Create one-off releases with semantic-release

How to configure semantic-release to release one-off test branches in an app in order to test dev code prior to merging a Pull Request

Sunday, March 13, 2022 · 6 min read

I use semantic-release for both personal and work projects to automate version management and publishing of packages. It's nice because it takes care of the entire release flow, like figuring out the next version (using Angular Commit Message Conventions), auto-generating GitHub release notes, and finally publishing the package to the npm registry.

I like semantic-release for the handful of personal projects I work on because package publishing is a part of DivOps that I don't want to deal with. Developing the library is enough. 😃 At work semantic-release provides a centralized point in CI that handles releasing a package so that individual developers aren't trying to figure it out on their machines.

The default semantic-release configuration does all that I described, so initially I could release without an explicit config. Then I use npx to run it in CI. For example, a release.yml Github workflow:

name: Release

on: push

jobs:
  main:
    name: NPM Release
    runs-on: ubuntu-latest

    steps:
      - name: Checkout
        uses: actions/checkout@v3

      - name: Use Node v16
        uses: actions/setup-node@v2
        with:
          node-version: '16'

      - name: Install dependencies
        run: npm ci

      - name: Run unit tests
        run: npm test
        env:
          CI: true

      - name: Run integration tests
        run: npm run integrate
        env:
          CI: true

      - name: Release new version to NPM
        env:
          GITHUB_TOKEN: ${{ secrets.GITHUB_TOKEN }}
          NPM_TOKEN: ${{ secrets.NPM_TOKEN }}
        # highlight-next-line
        run: npx semantic-release

I don't even install semantic-release as a dependency in the project.
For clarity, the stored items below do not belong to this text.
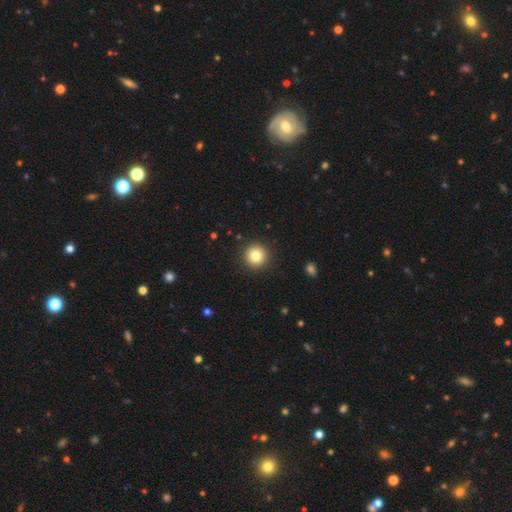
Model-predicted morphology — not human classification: The model was most divided on "smooth or featured": smooth: 82%, star or artifact: 11%, featured or disk: 7%. More confident: how rounded — round (96%); merging — none (92%).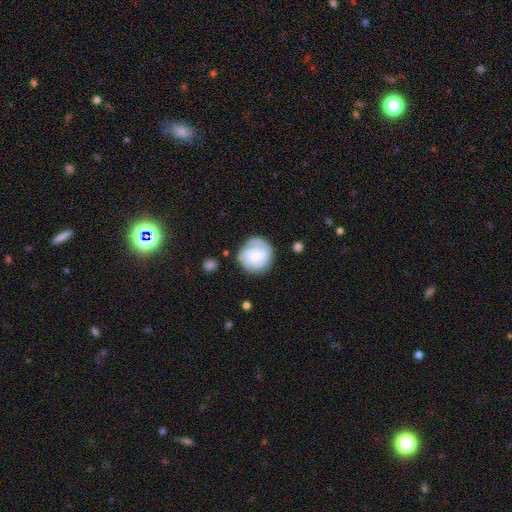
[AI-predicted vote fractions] A smooth galaxy with no disk features (54%) that is round (90%).

Vote fractions:
- Smooth or featured? smooth: 54% / featured or disk: 38% / star or artifact: 8%
- How rounded? round: 90% / in between: 9% / cigar-shaped: 1%
- Merging? none: 71% / minor disturbance: 18% / major disturbance: 7% / merger: 4%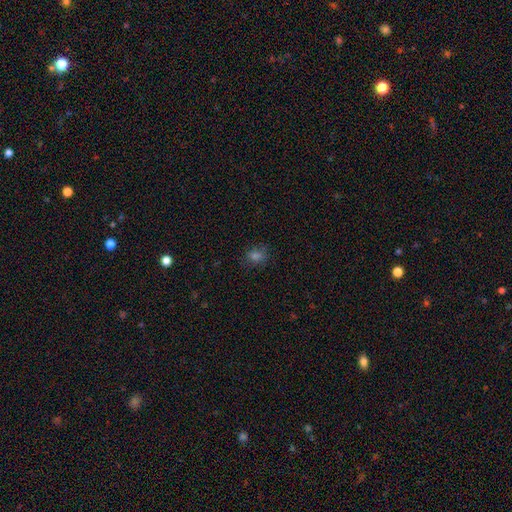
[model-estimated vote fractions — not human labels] Overall: smooth (70%). How rounded: round (56%; in between 43%). Merging: none (81%).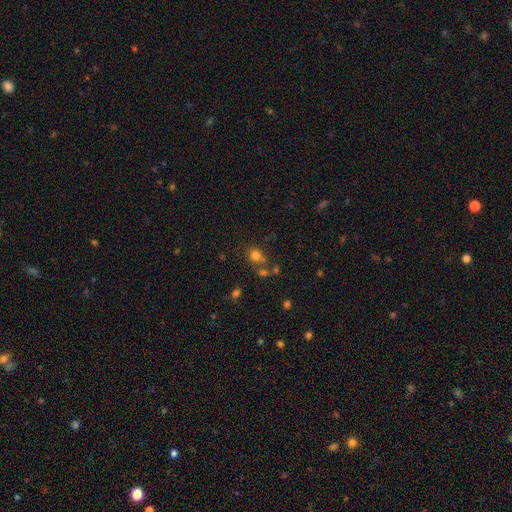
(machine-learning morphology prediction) The model was most divided on "merging": none: 62%, merger: 22%, minor disturbance: 11%, major disturbance: 5%. More confident: how rounded — round (76%); smooth or featured — smooth (74%).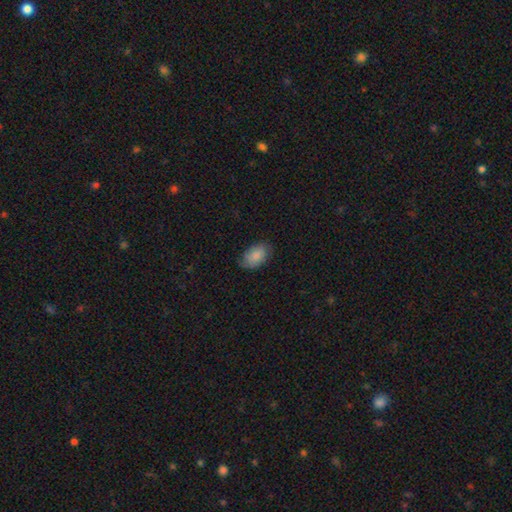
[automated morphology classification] Smooth or featured? Predicted: smooth (p=0.85). How rounded? Predicted: in between (p=0.92). Merging? Predicted: none (p=0.76).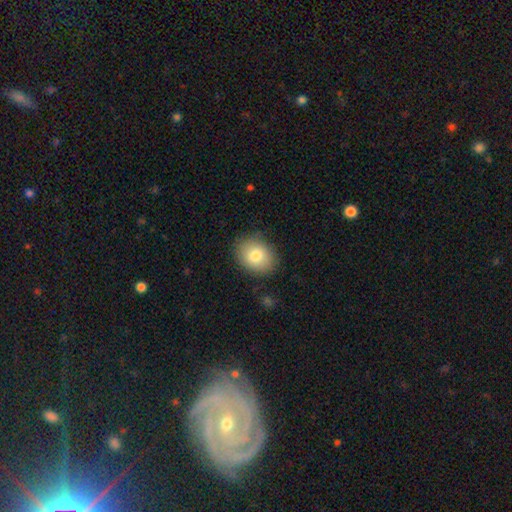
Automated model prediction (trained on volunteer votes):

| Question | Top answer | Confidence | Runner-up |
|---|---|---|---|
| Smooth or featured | smooth | 80% | featured or disk (12%) |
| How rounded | in between | 53% | round (46%) |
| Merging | none | 84% | minor disturbance (12%) |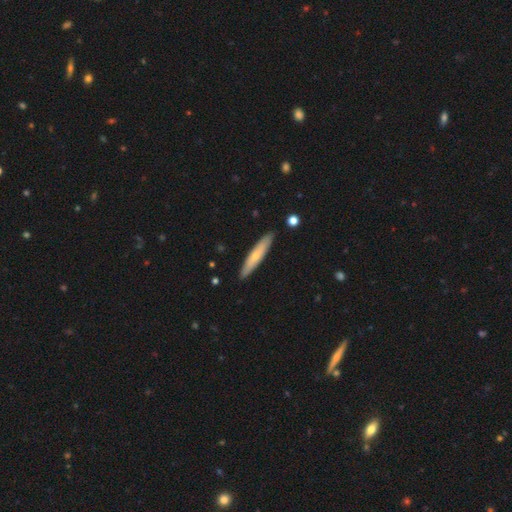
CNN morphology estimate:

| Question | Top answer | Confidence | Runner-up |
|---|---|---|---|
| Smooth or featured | smooth | 58% | featured or disk (36%) |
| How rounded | cigar-shaped | 90% | in between (9%) |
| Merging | none | 89% | minor disturbance (8%) |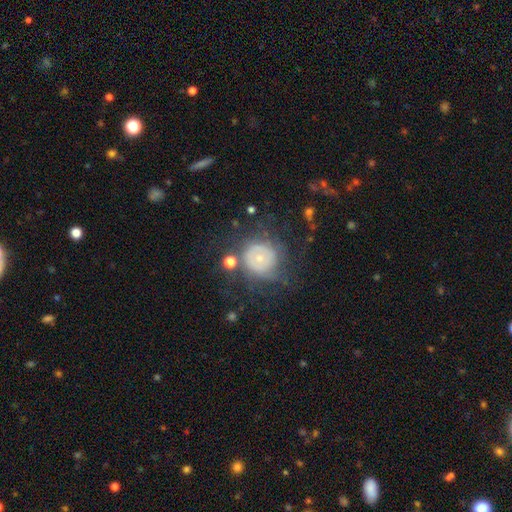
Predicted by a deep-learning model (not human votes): featured or disk 46%, smooth 39%, star or artifact 15%. Down the decision tree: merging — none (58%).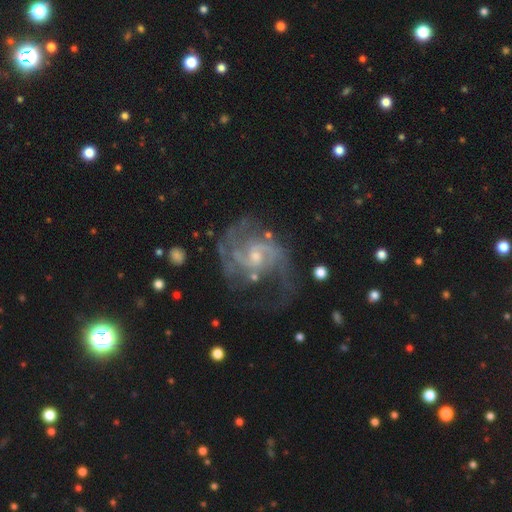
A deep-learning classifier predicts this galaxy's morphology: featured or disk 89%, star or artifact 6%, smooth 5%. Down the decision tree: edge-on disk — no (98%); bar — no (53%); spiral arms — yes (96%); spiral arm count — 2 (67%); spiral winding — medium (53%); bulge size — small (56%); merging — none (56%).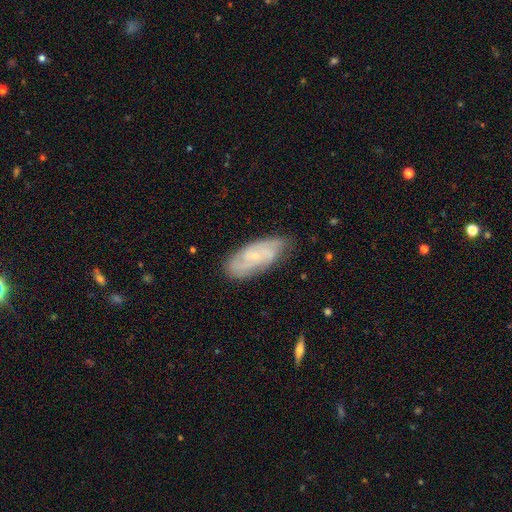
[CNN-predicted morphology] This is likely a featured or disk galaxy (65%). It is clearly not viewed edge-on (91%). Bar: likely no (65%). Spiral arm pattern: clearly yes (88%). Spiral arm count: marginally 2 (38%, tied with can't tell). Spiral winding: possibly tight (49%). Central bulge: likely small (76%). Merging: likely none (72%).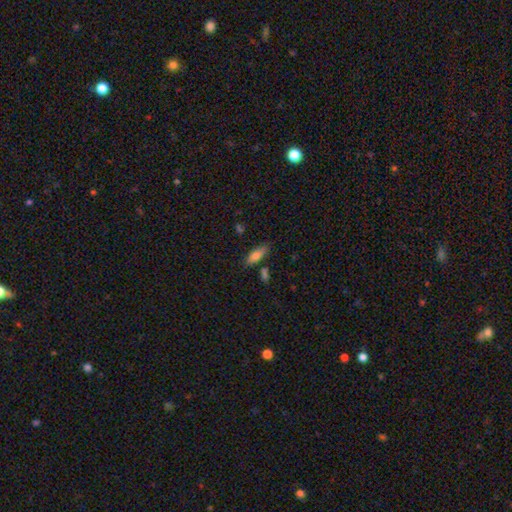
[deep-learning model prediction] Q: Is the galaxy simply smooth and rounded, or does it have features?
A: smooth — 80%.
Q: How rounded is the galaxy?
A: in between — 69%.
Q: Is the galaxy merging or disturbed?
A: none — 74%.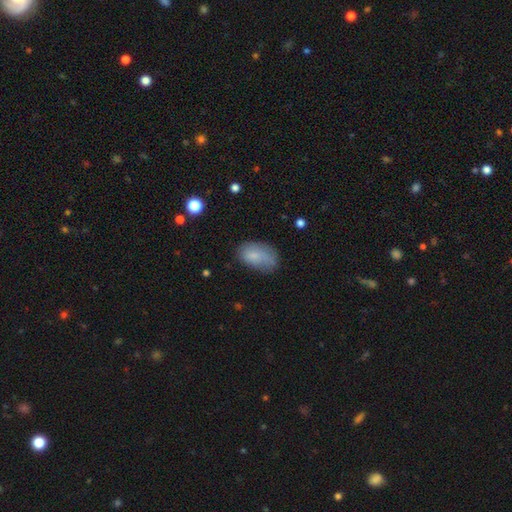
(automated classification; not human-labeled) A smooth galaxy with no disk features (78%) that is in between round and cigar-shaped (92%).

Vote fractions:
- Smooth or featured? smooth: 78% / featured or disk: 14% / star or artifact: 8%
- How rounded? in between: 92% / round: 6% / cigar-shaped: 2%
- Merging? none: 56% / minor disturbance: 31% / major disturbance: 11% / merger: 2%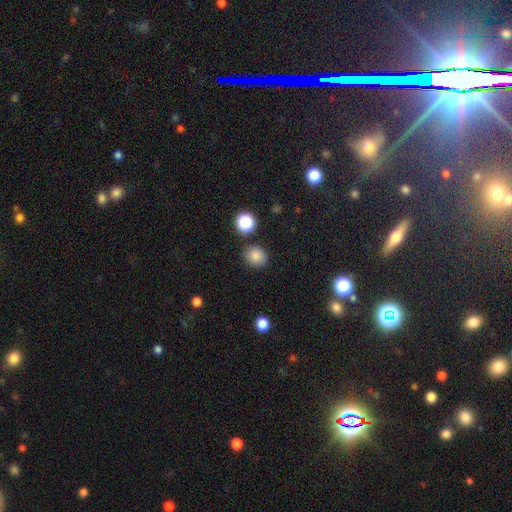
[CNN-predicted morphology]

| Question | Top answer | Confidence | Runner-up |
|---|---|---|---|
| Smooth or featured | smooth | 84% | star or artifact (12%) |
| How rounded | round | 74% | in between (25%) |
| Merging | none | 84% | minor disturbance (10%) |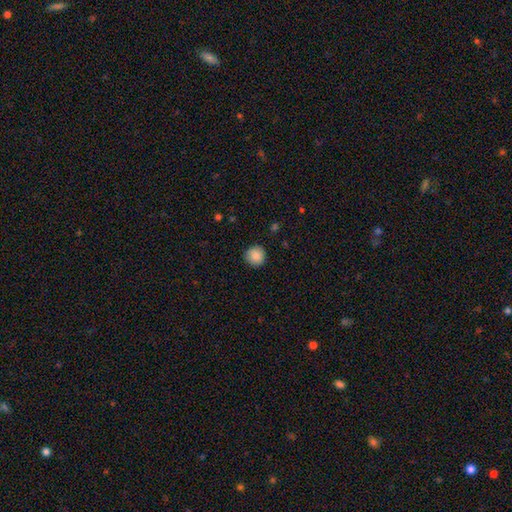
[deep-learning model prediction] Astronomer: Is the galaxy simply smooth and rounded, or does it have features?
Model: smooth — 88%.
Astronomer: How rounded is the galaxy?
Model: round — 94%.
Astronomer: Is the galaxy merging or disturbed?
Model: none — 90%.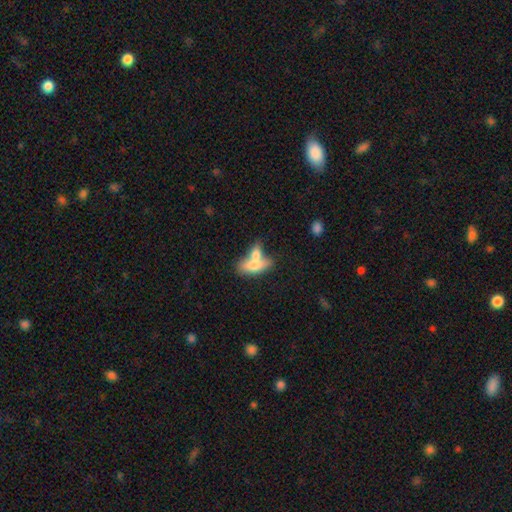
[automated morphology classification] A smooth galaxy with no disk features (71%) that is in between round and cigar-shaped (76%). Merging: merger (60%).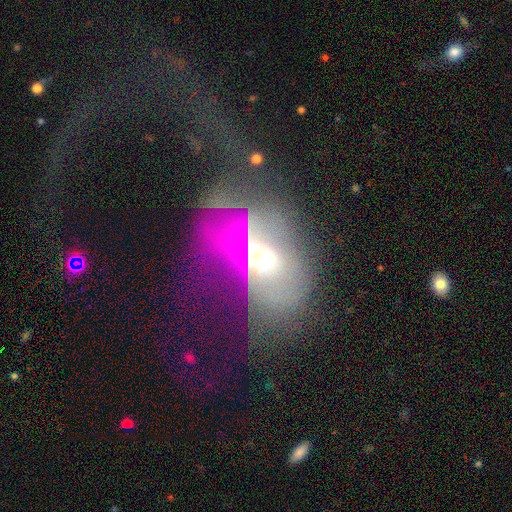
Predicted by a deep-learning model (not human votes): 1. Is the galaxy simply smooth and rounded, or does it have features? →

I always use the latest version.

However, sadly the default configuration still uses master as the default branch. Since all of my repos use main as the default branch, I now need a release.config.js to configure the supported branches.

module.exports = {
  branches: [
    'main',
    'next',
    'next-major',
    // version number branches will release that version
    '+([0-9])?(.{+([0-9]),x}).x',
    { name: 'beta', prerelease: true },
    { name: 'alpha', prerelease: true },
  ],
}

And because all of my libs are written in TypeScript, I also have a build step before releasing the pacakge. The build step allows the project to transpile TypeScript into vanilla JavaScript and auto-generate TypeScript declaration files (*.d.ts). As a result, I need to specifically configure the @semantic-release/npm plugin to specify the build directory (typically lib/ for me). But to configure the plugin, I also must include all of the plugins used by default.

module.exports = {
  branches: [
    'main',
    'next',
    'next-major',
    '+([0-9])?(.{+([0-9]),x}).x',
    { name: 'beta', prerelease: true },
    { name: 'alpha', prerelease: true },
  ],

  plugins: [
    // analyzes commits w/ conventional-changelog
    '@semantic-release/commit-analyzer',

    // generates a changelog w/ conventional-changelog
    '@semantic-release/release-notes-generator',

    // publishes the npm package from the specified folder
    ['@semantic-release/npm', {
      pkgRoot: './lib'
    }]

    // Publishes changelog as a GitHub release and
    // comments on released Pull Requests & Issues
    '@semantic-release/github',
  ],
}

FYI: at work I also use semantic-release-slack-bot to get release notifications in Slack from a Slack bot, but I'm leaving it out to simplify the discussion.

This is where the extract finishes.